Mean estimates of the FFP sample and the new mean estimates of the FTF sample are combined using (5) in order to obtain the composite estimates and the result is listed in the last column of the both tables. From the results in Tables 5 and 6, we find that the combined estimator provides reasonable estimates for the population mean with smaller standard errors.

Estimates of parameters of the measurement error model for PCE variable are \((\hat{\alpha }_{0},\hat{\alpha }_{1})=(0.261, 0.732)\). The \(\hat{\alpha }_{0}=0.261\) can be thought of as the mean of the measurement error model and it can explain why some combined estimates are outside the confidence interval of the estimate from the FTF.

In some cases, the combined estimate is not in between the FFP and the FTF. For example, the combined estimate of PCE in Totonicapan and the combined estimate of HHS in Huehuetenango are smaller than the FFP and the FTF. The new estimate of the FTF, which was adjusted for measurement errors, is even smaller than the FFP and it leads to the combined estimate that is not between the two original values. The new FTF estimate is not tabulated in the result, but the new estimate of PCE in Totonicapan is 0.275 and the new one of HHS in Huehuetenango is 8.70, which are smaller than the FFP for both cases.

5 Discussion

This study suggests a new approach to combine information from two surveys using the measurement error model approach and it can be generalized to combine more than two sources of information. Using a structural equation model and a measurement error model, we present a guidance on data integration with illustration of the work sponsored by FANTA. The results shown in Tables 5 and 6 indicate that the reference estimate and the counterfactual predicted values of the other sample can be used to produce the combined estimates.

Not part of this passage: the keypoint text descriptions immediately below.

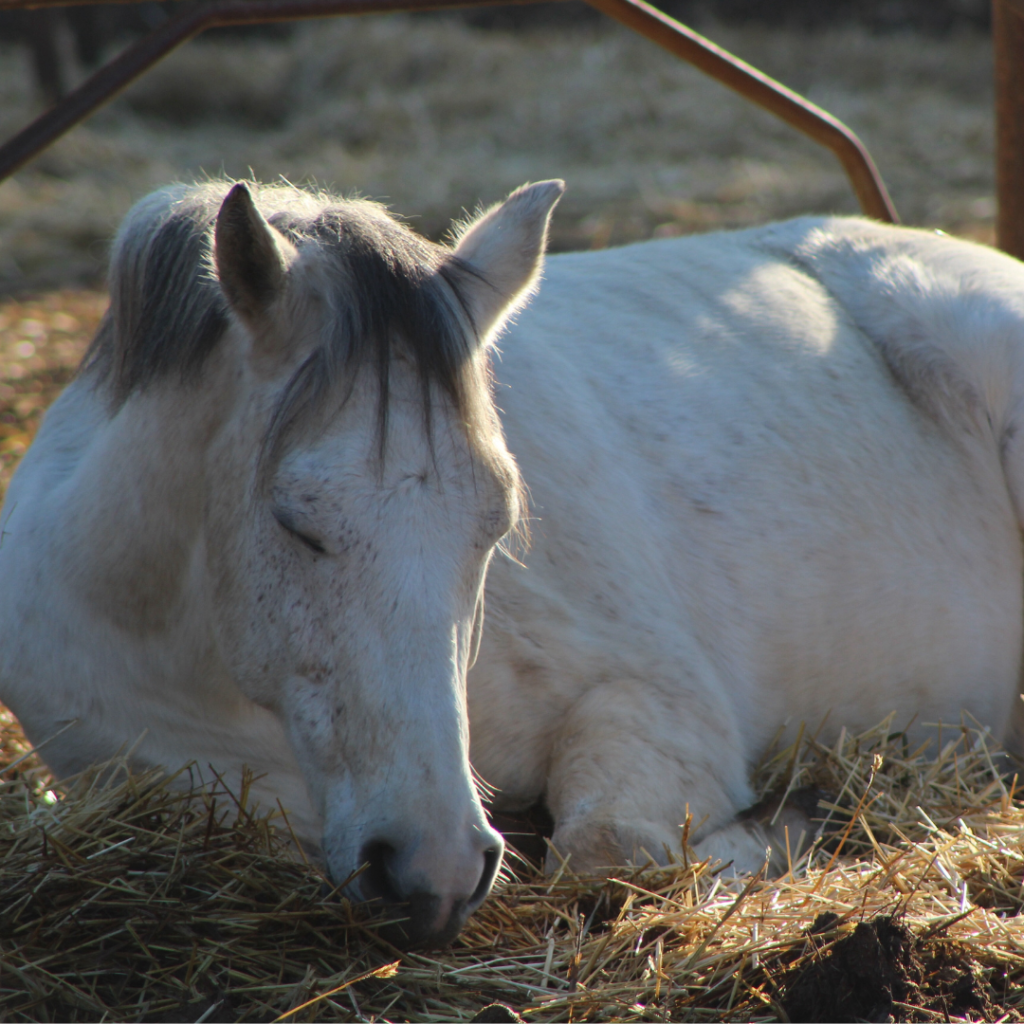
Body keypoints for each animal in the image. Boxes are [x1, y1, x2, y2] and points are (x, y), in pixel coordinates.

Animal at [4, 178, 1024, 945]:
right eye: (295, 524)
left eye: (494, 528)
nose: (437, 868)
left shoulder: (656, 702)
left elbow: (610, 852)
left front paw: (794, 819)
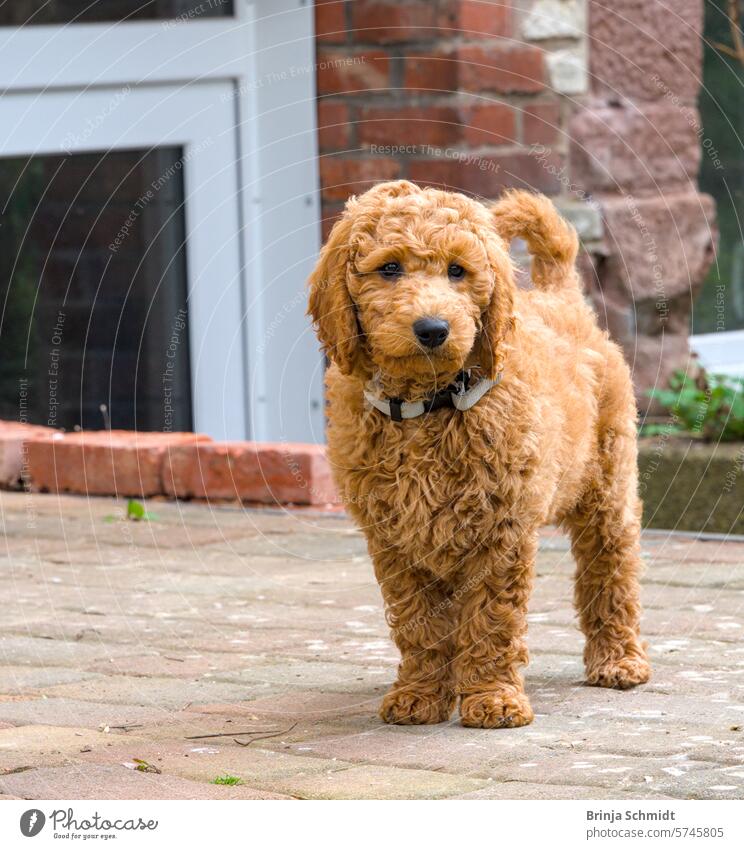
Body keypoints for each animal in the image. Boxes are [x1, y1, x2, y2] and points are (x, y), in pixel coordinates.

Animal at [308, 181, 652, 728]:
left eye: (457, 271)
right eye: (389, 268)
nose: (433, 329)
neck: (428, 405)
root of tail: (558, 296)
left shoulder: (501, 530)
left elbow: (493, 618)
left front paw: (493, 698)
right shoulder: (393, 538)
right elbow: (417, 620)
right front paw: (420, 695)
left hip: (608, 484)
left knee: (611, 569)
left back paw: (619, 660)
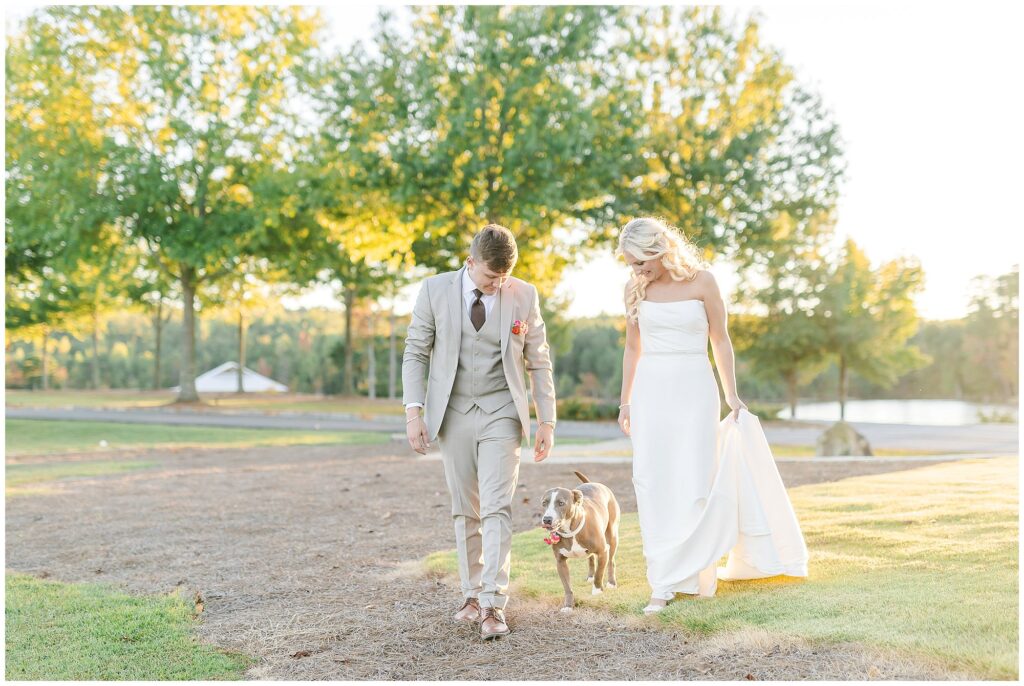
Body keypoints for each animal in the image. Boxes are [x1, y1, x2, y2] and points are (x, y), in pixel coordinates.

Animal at [540, 473, 618, 614]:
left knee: (611, 561)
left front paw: (597, 591)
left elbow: (600, 573)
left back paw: (611, 583)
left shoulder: (603, 552)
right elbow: (567, 587)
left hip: (612, 535)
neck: (570, 531)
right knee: (591, 559)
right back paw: (590, 576)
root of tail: (593, 483)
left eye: (561, 503)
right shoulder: (560, 562)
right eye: (544, 503)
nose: (547, 519)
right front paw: (568, 605)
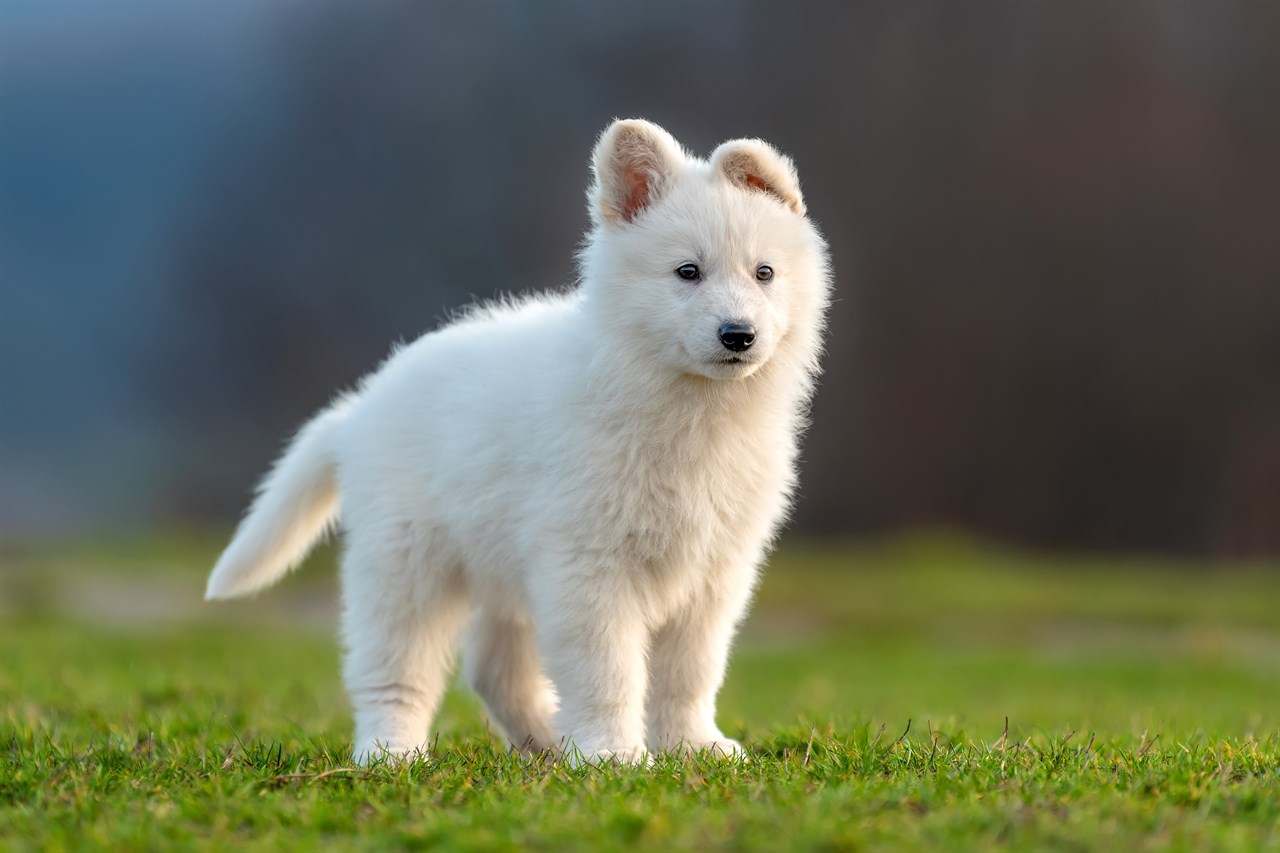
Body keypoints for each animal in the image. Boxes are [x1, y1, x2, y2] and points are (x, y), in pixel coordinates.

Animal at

The choice of a benchmark among several surveys can be decided in various ways. We considered a smaller mean squared error as a criterion in our study. If we have auxiliary information, such as previous experiences on the surveys, it can be used to determine a gold standard among several surveys.

The proposed approach can be applied to combine more than two survey data. Similarly, we can implement the method as follows: set one survey data as a benchmark, remove measurement errors existing in the remaining survey data and calculate the composite estimator using the estimates from the surveys. Also, multivariate modeling for the structural equation model can provide a more efficient estimation. Such extension will be a topic for future research.